As we can see, what constitutes the habitability of a planet or a moon is complex and certainly multidimensional. In addition habitability depends on time: a planet can be habitable for a given period but be no longer so afterwards. Habitability is also different following a spatial scale as it can concern an entire planet or a more restricted habitat (forest, desert, etc.) or even a micro-habitat (pores between grains of sand, etc.).

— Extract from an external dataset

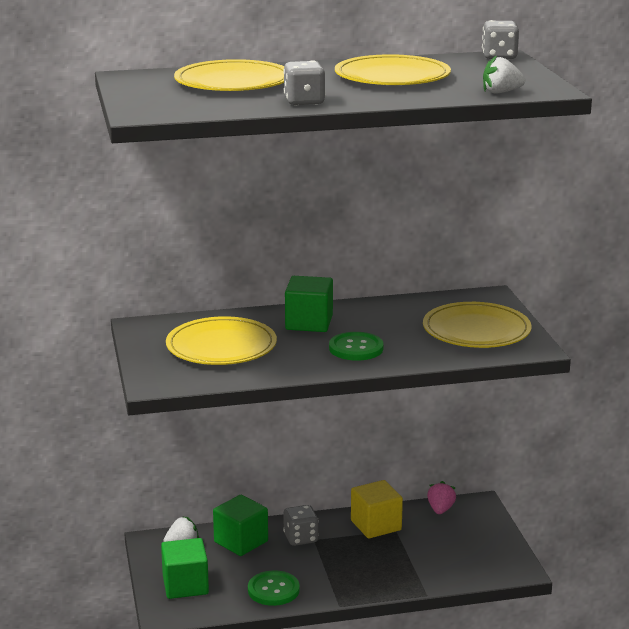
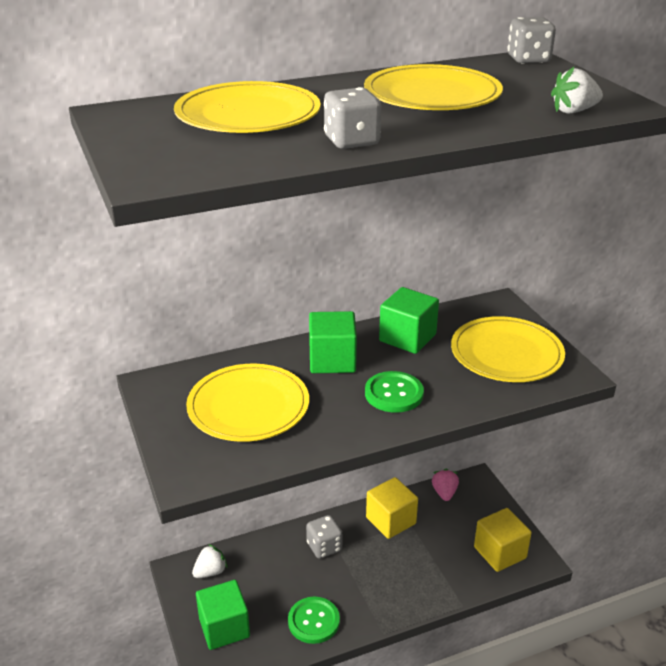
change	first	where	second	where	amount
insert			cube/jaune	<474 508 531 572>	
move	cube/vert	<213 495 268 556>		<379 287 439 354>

An understanding of the concept of habitability took a giant stride with the discovery and study of extremophiles, the organisms which live and even only survive in extreme conditions. The latter can be physical (pressure, temperature, radiation) or geochemical (salinity, pH, concentration of metals, the presence of gas, etc.). The environments of these adventurers of the extreme can be close to the conditions which prevail or have prevailed on the primitive Earth or on Mars, astrobiology’s primary target.
Red  planet
Mars, then, habitable or not? It is an age since the Red Planet lost its magnetic field and its atmosphere was eroded by the solar wind. Moreover Mars’ crust is a monoplate: the planet does not have plate tectonics even though it has been geologically active, as is notably borne out by the largest volcano of the solar system, Mount Olympus. If these characteristics are a bad presentiment  for present life, traces of liquid water dating from the era when the planet still possessed an atmosphere and a magnetosphere leave open the question of life in the past: if Mars is not inhabited today, it could have been habitable in its past for a short period.